Three True Stories
Renee Delisle was one of over 3500 homeless people in Santa Cruz when she found out she was pregnant. The Santa Cruz Sentinel reported she was turned away from a shelter because they did not have space for her. While other homeless people slept in cars or under culverts, Renee ended up living in an abandoned elevator shaft until her water broke.
Jerome Murdough, 56, a homeless former Marine, was arrested for trespass in New York because he was found sleeping in a public housing stairwell on a cold night. The New York Times reported that one week later, Jerome died of hypothermia in a jail cell heated to over 100 degrees.
Paula Corb and her two daughters lost their home and have lived in their minivan for four years. They did laundry in a church annex, went to the bathroom at gas stations, and did their studies under street lamps, according to America Tonight.
Fact One. Over half a million people are homeless
On any given night, there are over 600,000 homeless people in the US according to the US Department of Housing and Urban Development (HUD). Most people are either spending the night in homeless shelters or in some sort of short term transitional housing. Slightly more than a third are living in cars, under bridges or in some other way living unsheltered.
Fact Two. One quarter of homeless people are children
HUD reports that on any given night over 138,000 of the homeless in the US are children under the age of 18. Thousands of these homeless children are unaccompanied according to HUD. Another federal program, No Child Left Behind, defines homeless children more broadly and includes not just those living in shelters or transitional housing but also those who are sharing the housing of other persons due to economic hardship, living in cars, parks, bus or train stations, or awaiting foster care placement. Under this definition, the National Center for Homeless Education reported in September 2014 that local school districts reported there are over one million homeless children in public schools.
Fact Three. Tens of thousands of veterans are homeless
Over 57,000 veterans are homeless each night. Sixty percent of them were in shelters, the rest unsheltered. Nearly 5000 are female.
Fact Four. Domestic violence is a leading cause of homelessness in women
More than 90% of homeless women are victims of severe physical or sexual abuse and escaping that abuse is a leading cause of their homelessness.
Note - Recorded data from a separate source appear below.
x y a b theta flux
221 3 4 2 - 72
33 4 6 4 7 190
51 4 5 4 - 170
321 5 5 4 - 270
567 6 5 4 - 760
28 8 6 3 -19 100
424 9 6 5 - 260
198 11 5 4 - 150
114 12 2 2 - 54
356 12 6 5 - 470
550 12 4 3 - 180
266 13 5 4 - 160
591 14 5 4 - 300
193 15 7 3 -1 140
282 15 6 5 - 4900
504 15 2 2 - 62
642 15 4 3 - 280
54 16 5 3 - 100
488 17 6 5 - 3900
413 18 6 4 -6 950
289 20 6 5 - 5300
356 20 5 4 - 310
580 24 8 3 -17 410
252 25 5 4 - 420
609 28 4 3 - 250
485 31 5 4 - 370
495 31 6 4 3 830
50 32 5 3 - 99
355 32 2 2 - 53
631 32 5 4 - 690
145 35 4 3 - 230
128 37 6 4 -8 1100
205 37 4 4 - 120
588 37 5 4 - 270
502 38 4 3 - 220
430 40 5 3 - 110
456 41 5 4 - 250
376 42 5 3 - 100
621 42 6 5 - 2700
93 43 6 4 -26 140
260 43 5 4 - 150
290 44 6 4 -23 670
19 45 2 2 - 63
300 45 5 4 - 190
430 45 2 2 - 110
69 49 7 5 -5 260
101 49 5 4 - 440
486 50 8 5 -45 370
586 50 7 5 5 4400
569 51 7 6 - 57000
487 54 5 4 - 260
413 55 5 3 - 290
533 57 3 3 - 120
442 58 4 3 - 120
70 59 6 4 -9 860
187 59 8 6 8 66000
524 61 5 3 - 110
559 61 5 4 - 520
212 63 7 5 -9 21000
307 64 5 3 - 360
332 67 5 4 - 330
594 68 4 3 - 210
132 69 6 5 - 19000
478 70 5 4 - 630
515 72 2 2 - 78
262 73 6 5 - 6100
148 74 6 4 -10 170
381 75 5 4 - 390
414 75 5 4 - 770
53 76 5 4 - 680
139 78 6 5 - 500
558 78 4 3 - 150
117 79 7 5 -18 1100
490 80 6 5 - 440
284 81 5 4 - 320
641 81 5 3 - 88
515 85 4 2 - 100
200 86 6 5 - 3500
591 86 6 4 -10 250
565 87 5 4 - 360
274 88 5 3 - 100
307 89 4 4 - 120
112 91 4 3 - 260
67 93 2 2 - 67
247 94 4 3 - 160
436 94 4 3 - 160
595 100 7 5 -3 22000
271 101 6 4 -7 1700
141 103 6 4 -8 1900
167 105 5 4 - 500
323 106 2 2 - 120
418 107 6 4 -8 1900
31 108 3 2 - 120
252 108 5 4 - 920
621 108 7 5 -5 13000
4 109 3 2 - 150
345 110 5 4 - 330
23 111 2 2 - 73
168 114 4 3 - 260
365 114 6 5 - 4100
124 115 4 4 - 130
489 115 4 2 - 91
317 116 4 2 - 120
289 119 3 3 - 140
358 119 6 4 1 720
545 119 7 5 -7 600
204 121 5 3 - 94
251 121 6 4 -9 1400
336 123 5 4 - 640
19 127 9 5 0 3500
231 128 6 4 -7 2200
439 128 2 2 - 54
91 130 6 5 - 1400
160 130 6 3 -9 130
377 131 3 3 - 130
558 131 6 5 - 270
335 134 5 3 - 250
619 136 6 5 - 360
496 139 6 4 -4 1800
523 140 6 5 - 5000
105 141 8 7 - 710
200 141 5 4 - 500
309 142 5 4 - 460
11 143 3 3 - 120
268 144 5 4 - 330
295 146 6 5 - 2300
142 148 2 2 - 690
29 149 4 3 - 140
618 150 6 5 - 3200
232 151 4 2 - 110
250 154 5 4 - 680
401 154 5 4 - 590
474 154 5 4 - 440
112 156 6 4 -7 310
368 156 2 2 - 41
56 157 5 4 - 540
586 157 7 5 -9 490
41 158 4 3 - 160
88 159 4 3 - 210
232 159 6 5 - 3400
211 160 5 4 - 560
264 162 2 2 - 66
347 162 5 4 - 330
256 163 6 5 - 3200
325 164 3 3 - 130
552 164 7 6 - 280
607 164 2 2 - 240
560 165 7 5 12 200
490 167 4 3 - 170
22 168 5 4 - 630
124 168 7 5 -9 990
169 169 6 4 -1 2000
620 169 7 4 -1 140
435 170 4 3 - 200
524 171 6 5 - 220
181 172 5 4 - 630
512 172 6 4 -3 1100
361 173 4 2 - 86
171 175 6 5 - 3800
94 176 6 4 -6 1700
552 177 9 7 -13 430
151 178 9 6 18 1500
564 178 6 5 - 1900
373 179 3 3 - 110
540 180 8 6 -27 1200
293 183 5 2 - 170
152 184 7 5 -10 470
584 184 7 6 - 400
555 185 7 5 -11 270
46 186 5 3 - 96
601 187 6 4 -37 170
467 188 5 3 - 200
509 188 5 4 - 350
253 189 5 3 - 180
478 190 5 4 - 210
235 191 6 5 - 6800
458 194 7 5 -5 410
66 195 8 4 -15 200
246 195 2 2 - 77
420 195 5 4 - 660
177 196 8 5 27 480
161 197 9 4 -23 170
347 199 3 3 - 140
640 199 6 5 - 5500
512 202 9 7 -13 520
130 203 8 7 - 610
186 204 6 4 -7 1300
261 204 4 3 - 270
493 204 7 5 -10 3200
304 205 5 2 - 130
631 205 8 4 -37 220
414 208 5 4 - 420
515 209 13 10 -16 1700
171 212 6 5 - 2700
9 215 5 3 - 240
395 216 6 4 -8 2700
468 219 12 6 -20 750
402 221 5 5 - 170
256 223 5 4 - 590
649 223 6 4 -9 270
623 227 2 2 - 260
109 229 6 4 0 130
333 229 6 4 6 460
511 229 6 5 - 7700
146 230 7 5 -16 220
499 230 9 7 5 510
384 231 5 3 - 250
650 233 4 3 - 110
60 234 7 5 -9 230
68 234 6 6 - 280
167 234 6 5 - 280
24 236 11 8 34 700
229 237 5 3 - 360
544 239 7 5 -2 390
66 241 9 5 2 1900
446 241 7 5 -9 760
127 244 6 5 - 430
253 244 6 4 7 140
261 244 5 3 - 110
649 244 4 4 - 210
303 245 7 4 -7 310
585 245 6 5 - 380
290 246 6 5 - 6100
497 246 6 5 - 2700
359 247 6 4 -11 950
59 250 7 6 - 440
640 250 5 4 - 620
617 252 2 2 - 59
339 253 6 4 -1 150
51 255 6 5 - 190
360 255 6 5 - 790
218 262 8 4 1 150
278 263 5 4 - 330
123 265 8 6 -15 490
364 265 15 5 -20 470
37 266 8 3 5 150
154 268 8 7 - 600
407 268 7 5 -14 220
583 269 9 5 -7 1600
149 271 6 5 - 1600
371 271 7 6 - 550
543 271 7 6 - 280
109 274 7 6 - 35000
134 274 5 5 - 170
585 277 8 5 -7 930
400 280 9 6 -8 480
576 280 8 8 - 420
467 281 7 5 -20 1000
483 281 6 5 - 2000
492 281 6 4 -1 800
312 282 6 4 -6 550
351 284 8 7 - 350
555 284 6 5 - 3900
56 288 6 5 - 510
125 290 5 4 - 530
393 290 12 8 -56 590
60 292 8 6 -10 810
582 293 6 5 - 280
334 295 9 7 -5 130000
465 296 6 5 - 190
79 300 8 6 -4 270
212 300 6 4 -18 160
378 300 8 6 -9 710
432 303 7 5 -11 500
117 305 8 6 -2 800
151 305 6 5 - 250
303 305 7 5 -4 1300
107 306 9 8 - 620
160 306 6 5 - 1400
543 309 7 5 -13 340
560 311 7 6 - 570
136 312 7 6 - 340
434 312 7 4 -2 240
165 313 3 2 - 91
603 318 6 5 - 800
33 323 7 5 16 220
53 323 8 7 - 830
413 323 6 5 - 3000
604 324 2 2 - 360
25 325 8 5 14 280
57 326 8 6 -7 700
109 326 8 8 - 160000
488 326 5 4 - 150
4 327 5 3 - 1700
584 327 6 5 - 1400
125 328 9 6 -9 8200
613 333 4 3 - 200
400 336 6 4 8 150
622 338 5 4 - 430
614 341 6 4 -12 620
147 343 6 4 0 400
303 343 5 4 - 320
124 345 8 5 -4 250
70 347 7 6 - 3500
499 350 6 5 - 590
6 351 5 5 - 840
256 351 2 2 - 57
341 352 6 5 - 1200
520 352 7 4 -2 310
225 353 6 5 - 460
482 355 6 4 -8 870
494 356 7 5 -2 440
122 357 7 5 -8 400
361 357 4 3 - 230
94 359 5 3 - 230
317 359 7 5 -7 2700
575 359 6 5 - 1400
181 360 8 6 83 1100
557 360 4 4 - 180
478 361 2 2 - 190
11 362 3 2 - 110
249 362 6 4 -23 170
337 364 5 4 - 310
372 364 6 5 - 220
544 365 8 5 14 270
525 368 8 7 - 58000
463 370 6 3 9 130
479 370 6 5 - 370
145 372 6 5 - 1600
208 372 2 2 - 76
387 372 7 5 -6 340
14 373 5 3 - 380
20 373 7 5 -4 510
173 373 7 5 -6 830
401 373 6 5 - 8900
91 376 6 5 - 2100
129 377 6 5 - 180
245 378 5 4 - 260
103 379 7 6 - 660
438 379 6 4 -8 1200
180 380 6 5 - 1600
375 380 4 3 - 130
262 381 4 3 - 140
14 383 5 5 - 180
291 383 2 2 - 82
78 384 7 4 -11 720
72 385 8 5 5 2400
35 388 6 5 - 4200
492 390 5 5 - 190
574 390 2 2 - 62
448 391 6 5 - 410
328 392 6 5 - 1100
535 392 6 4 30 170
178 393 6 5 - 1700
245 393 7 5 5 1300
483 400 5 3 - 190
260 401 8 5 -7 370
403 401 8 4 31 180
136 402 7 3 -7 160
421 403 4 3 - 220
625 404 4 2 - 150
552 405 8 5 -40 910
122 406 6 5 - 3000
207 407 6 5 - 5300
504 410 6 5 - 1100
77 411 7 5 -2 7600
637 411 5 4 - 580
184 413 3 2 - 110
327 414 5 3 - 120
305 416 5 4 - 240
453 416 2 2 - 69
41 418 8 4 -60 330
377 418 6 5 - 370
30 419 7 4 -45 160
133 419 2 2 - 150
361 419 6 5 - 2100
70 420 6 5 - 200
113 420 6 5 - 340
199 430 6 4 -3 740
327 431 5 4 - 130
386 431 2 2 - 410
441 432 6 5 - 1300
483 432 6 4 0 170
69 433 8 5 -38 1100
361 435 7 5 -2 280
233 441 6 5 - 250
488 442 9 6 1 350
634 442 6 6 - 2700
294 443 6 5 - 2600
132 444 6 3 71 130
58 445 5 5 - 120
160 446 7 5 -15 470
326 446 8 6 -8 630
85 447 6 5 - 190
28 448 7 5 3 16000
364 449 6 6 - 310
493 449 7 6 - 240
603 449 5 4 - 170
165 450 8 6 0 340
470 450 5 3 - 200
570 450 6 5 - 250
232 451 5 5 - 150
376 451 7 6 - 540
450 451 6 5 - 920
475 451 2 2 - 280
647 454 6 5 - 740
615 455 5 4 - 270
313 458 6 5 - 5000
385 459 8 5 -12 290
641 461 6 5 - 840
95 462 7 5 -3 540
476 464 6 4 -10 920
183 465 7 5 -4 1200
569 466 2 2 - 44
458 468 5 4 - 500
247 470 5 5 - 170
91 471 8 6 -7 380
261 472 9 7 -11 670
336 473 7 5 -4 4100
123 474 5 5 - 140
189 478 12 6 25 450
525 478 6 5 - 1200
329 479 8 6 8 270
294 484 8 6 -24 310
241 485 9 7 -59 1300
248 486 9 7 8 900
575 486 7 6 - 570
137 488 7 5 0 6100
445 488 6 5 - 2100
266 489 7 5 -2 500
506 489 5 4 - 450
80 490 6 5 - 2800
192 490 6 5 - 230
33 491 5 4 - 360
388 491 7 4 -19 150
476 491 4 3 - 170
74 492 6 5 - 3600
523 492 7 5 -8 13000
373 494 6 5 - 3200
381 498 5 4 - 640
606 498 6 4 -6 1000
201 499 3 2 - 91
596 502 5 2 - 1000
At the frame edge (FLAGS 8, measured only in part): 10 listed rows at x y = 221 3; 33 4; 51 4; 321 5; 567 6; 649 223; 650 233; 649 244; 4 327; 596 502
Fact Five. Many people are homeless because they cannot afford rent
The lack of affordable housing is a primary cause of homelessness according to the National Law Center on Homelessness and Poverty. HUD has seen its budget slashed by over 50% in recent decades resulting in the loss of 10,000 units of subsidized low income housing each and every year.
Fact Six. There are fewer places for poor people to rent than before
One eighth of the nation’s supply of low income housing has been permanently lost since 2001. The US needs at least 7 million more affordable apartments for low income families and as a result millions of families spend more than half their monthly income on rent.
Fact Seven. In the last few years millions have lost their homes
Over five million homes have been foreclosed on since 2008, one out of every ten homes with a mortgage. This has caused even more people to search for affordable rental property.
Fact Eight. The Government does not help as much as you think
There is enough public rental assistance to help about one out of every four extremely low income households. Those who do not receive help are on multi-year waiting lists. For example, Charlotte just opened up their applications for public housing assistance for the first time in 14 years and over 10,000 people applied.
Fact Nine. One in five homeless people suffer from untreated severe mental illness
While about 6% of the general population suffers from severe mental illness, 20 to 25% of the homeless suffer from severe mental illness according to government studies. Half of this population self-medicate and are at further risk of addiction and poor physical health. A University of Pennsylvania study tracking nearly 5000 homeless people for two years discovered that investing in comprehensive health support and treatment of physical and mental illnesses is less costly than incarceration, shelter and hospital services for the untreated homeless.
Fact Ten. Cities are increasingly making homelessness a crime
A 2014 survey of 187 cities by the National Law Center on Homelessness & Poverty found: 24% make it a city-wide crime to beg in public; 33% make it illegal to stand around or loiter anyplace in the city; 18% make it a crime to sleep anywhere in public; 43% make it illegal to sleep in your car; and 53% make it illegal to sit or lay down in particular public places. And the number of cities criminalizing homelessness is steadily increasing.